___ Passage shown ___
2. Order directly from the restaurant when possible
As of last week, many popular delivery services have added no-contact delivery. Still, Splaver would choose an in-house delivery option over a third-party app right now. It might mean that one less person is handling your food and its packaging. It might also help the restaurant stay in business. "Apps take a commission fee which cuts into the profits of the restaurant," he said. "Why not support the restaurant directly during these tough times?"
If you order directly through the restaurant, but they don't offer delivery, try not to pick up your food during peak hours to avoid crowds. Practice social distancing by standing at least 6 feet away from others and wear disposable gloves when picking up your order.
3. Opt for contactless delivery
On third-party apps, choose contactless delivery. Many companies have made this their default setting for the foreseeable future.
When your order arrives, Splaver advises having the person "place the order outside your door and then disinfect the area." Avoid tipping with cash (as virus-causing germs can linger on paper), and opt for tipping through the app.
Before you start eating, examine the individual containers thoroughly to make sure nothing appears as if it's been opened or tampered with. You may also wipe down packaging with a sanitizing wipe. After unpacking your food and handling the packaging, wash your hands thoroughly before digging in. When it comes to the actual food itself, unfortunately if your meal is contaminated with coronavirus, you're not going to be able to see it, Andujar Vazquez said.
4. Get rid of the packaging ASAP
Historically, one of the perks of ordering takeout is being able to just stash the leftovers. That's no longer the case. "You should toss the packaging your food comes in, especially if it's plastic," said Andujar Vazquez. While the hope is that workers are wearing gloves and not coughing or sneezing anywhere near the food they're packing, there's no guarantee. Store any leftovers in clean Tupperware or glass containers you own.
She also believes styrofoam and paper containers could be just as dangerous when it comes to surfaces on which the virus can survive. However, her biggest concern isn't how long a virus can survive. "I'm more concerned with the condition of the person a virus is potentially being transmitted to," she said.
___ Information ___
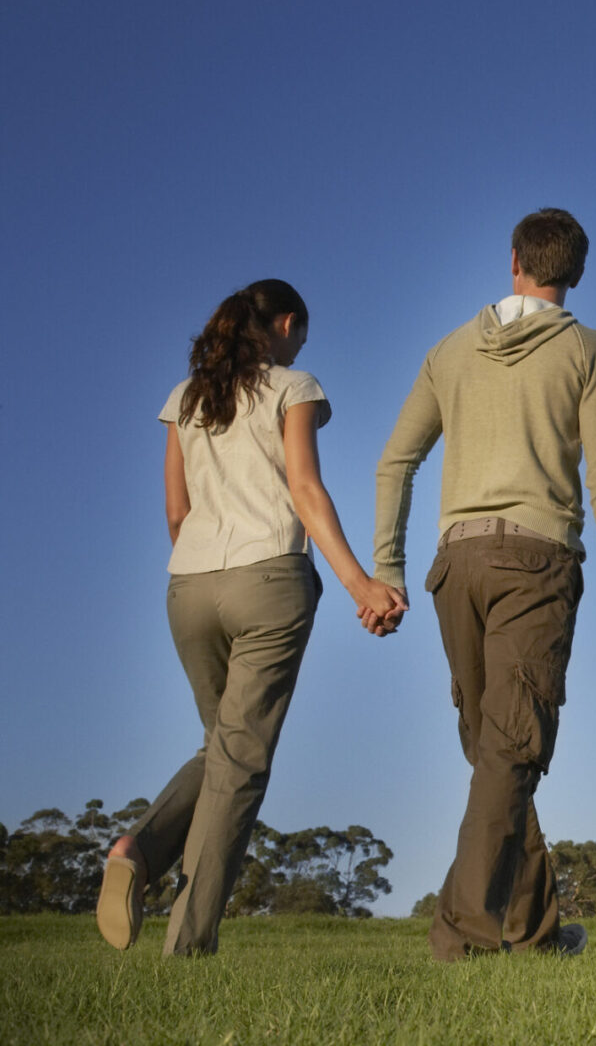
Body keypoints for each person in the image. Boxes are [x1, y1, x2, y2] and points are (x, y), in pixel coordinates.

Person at [96, 279, 408, 956]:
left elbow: (176, 513)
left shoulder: (186, 398)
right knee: (239, 765)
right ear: (287, 325)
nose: (299, 350)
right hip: (267, 581)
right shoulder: (293, 387)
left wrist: (203, 564)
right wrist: (359, 584)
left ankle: (135, 851)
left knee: (222, 748)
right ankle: (187, 948)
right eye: (300, 337)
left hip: (188, 587)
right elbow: (304, 489)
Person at [370, 207, 596, 961]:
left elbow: (395, 463)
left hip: (454, 566)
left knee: (497, 751)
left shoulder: (449, 350)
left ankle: (534, 934)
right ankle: (459, 937)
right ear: (575, 272)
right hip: (536, 563)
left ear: (513, 260)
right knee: (509, 752)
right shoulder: (591, 352)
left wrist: (387, 570)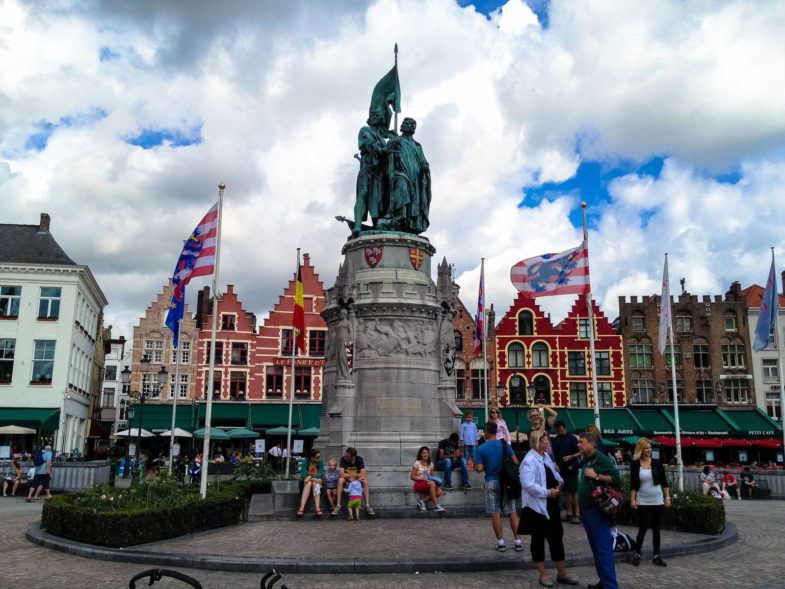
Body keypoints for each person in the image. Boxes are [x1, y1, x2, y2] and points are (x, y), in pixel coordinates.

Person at [519, 429, 579, 587]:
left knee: (557, 537)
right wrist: (546, 492)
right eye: (546, 440)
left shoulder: (545, 456)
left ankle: (562, 573)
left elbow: (554, 473)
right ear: (538, 442)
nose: (548, 443)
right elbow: (527, 484)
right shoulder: (529, 460)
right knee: (538, 539)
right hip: (536, 507)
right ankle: (543, 574)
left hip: (551, 504)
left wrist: (559, 481)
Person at [578, 431, 621, 589]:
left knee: (602, 548)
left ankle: (610, 585)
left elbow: (617, 478)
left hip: (595, 510)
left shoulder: (601, 458)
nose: (578, 444)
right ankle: (604, 580)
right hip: (586, 510)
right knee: (596, 548)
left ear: (592, 443)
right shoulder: (587, 458)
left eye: (581, 442)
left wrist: (596, 476)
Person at [474, 421, 523, 553]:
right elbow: (515, 461)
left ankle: (501, 543)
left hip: (491, 481)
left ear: (486, 432)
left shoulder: (481, 448)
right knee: (512, 512)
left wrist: (484, 466)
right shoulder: (505, 445)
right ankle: (518, 541)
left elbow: (478, 468)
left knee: (495, 513)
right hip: (506, 482)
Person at [629, 437, 670, 568]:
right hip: (642, 499)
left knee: (656, 528)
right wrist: (633, 499)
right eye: (646, 448)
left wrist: (667, 497)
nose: (649, 450)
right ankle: (637, 553)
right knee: (643, 527)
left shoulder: (657, 463)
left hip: (657, 498)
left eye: (650, 447)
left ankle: (656, 555)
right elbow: (633, 483)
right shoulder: (635, 464)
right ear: (641, 449)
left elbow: (664, 481)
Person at [385, 117, 431, 233]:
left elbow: (423, 160)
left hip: (415, 176)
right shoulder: (397, 140)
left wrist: (425, 167)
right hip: (400, 172)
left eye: (411, 124)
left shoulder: (417, 145)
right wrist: (390, 147)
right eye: (406, 123)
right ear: (402, 126)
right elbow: (387, 154)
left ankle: (411, 223)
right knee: (402, 189)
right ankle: (399, 218)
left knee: (415, 199)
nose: (409, 126)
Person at [353, 110, 392, 235]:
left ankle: (377, 224)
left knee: (378, 200)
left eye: (378, 116)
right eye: (373, 116)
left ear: (381, 120)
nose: (375, 117)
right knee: (362, 195)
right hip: (367, 168)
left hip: (379, 173)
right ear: (369, 120)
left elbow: (387, 157)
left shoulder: (382, 139)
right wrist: (383, 150)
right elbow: (369, 143)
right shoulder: (365, 130)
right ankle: (357, 225)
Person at [550, 420, 581, 524]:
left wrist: (571, 457)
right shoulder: (555, 440)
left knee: (574, 492)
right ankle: (569, 513)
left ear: (565, 428)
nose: (560, 432)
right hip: (561, 470)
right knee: (566, 492)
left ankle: (577, 514)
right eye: (558, 431)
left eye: (561, 430)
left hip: (572, 468)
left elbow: (580, 452)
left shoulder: (572, 438)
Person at [331, 447, 376, 517]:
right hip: (346, 482)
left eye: (347, 456)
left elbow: (363, 475)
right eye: (345, 456)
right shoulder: (343, 459)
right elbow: (341, 474)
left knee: (365, 481)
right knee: (340, 480)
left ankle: (367, 506)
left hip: (356, 482)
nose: (345, 457)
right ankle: (338, 506)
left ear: (353, 457)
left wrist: (351, 478)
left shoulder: (359, 459)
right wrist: (354, 475)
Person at [410, 446, 445, 512]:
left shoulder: (431, 464)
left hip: (428, 483)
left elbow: (432, 476)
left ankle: (422, 501)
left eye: (427, 453)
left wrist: (434, 480)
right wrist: (422, 479)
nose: (426, 454)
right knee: (432, 483)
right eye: (424, 453)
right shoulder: (417, 463)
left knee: (439, 491)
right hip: (418, 484)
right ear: (421, 454)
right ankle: (436, 506)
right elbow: (412, 477)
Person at [297, 448, 324, 516]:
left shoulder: (320, 462)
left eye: (319, 457)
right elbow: (305, 478)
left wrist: (310, 477)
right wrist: (315, 478)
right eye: (317, 457)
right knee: (308, 483)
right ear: (312, 458)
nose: (319, 458)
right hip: (304, 486)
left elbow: (320, 476)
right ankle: (301, 507)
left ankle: (317, 508)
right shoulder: (305, 463)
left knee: (314, 483)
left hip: (318, 485)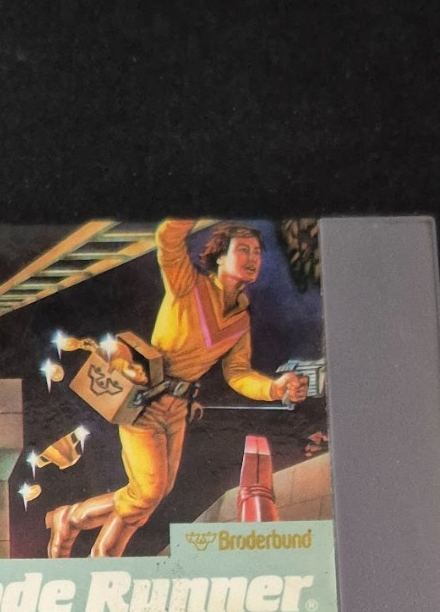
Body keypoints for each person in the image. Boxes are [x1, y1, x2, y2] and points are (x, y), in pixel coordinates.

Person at [46, 220, 307, 557]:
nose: (253, 258)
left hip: (178, 410)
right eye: (243, 250)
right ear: (219, 257)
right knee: (147, 492)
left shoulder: (241, 319)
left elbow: (238, 373)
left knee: (151, 494)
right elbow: (168, 237)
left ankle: (99, 552)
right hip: (143, 401)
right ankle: (77, 526)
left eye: (257, 252)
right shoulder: (188, 284)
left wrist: (274, 387)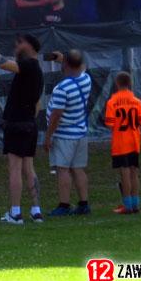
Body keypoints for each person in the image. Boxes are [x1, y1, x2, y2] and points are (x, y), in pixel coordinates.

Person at [0, 32, 44, 224]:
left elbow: (3, 64)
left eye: (20, 43)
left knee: (15, 169)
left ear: (30, 46)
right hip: (29, 124)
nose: (16, 46)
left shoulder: (29, 65)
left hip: (17, 124)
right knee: (29, 168)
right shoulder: (37, 71)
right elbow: (38, 104)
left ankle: (15, 213)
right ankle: (36, 211)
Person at [44, 49, 92, 217]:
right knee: (78, 169)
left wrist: (48, 136)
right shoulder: (86, 79)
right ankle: (84, 204)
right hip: (80, 132)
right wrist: (65, 60)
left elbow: (56, 115)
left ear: (65, 64)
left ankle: (64, 205)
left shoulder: (62, 88)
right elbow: (81, 66)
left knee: (62, 169)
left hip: (64, 135)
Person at [104, 71, 141, 215]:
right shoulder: (137, 101)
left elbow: (110, 123)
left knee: (125, 174)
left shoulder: (112, 102)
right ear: (130, 83)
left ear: (117, 83)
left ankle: (127, 205)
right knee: (134, 173)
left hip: (121, 143)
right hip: (134, 141)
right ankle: (135, 204)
___
• Problems to work on
**1.** Print the part of the takeout safety article from "Before you start" to "Andujar Vazquez said.".
**2.** How would you sum up the takeout safety article in two sentences?
**3.** Can you pick up the takeout safety article after its last sentence and continue it?
These records have no connection to the takeout safety article.

• Results by task
**1.**
Before you start eating, examine the individual containers thoroughly to make sure nothing appears as if it's been opened or tampered with. You may also wipe down packaging with a sanitizing wipe. After unpacking your food and handling the packaging, wash your hands thoroughly before digging in. When it comes to the actual food itself, unfortunately if your meal is contaminated with coronavirus, you're not going to be able to see it, Andujar Vazquez said.

**2.** The takeout safety article recommends ordering directly from restaurants, avoiding peak hours for pickup, and choosing contactless delivery with the order left outside the door and the tip paid through the app. It also advises checking containers for tampering, washing hands after handling packaging, and throwing the packaging away promptly, storing leftovers in your own clean containers.

**3.**
For that reason, she recommends that the elderly or immunosuppressed people would be better off preparing their own food in this climate, especially if they are especially concerned about contracting a virus.
5. Don't share, but do wash your hands before and after
Sharing a pizza that's been cut into slices is OK, but Splaver cautions against eating with others out of the same container, or anywhere else germs can collect. This is true even if the person you're eating with doesn't appear to be sick. Germs can't be seen, but they can be there. "You may be sharing more than just a bite of your food," he warned.
"It's also important to wash you hands before eating and after eating," added Andujar Vazquez.
Worried about putting your delivery person in danger?
Many companies are going to great lengths to protect their delivery people and, without the option to deliver, some restaurants might not be able to survive.
DoorDash, for example, is shipping more than 1 million sets of free hand sanitizer and gloves to its couriers (including Caviar couriers). The company is also providing financial assistance to workers who have been quarantined or diagnosed with COVID-19. A spokesperson for Grubhub said the company has provided all of its drivers with the CDC's guidelines for safe food delivery; Postmates and UberEats are also offering financial relief to impacted drivers.
UberEats is also providing disinfectant wipes and cleaners to as many drivers as it can (given limited supplies) to help keep their cars clean. Last week, Instacart extended paid sick leave to all of its part-time employees in North America.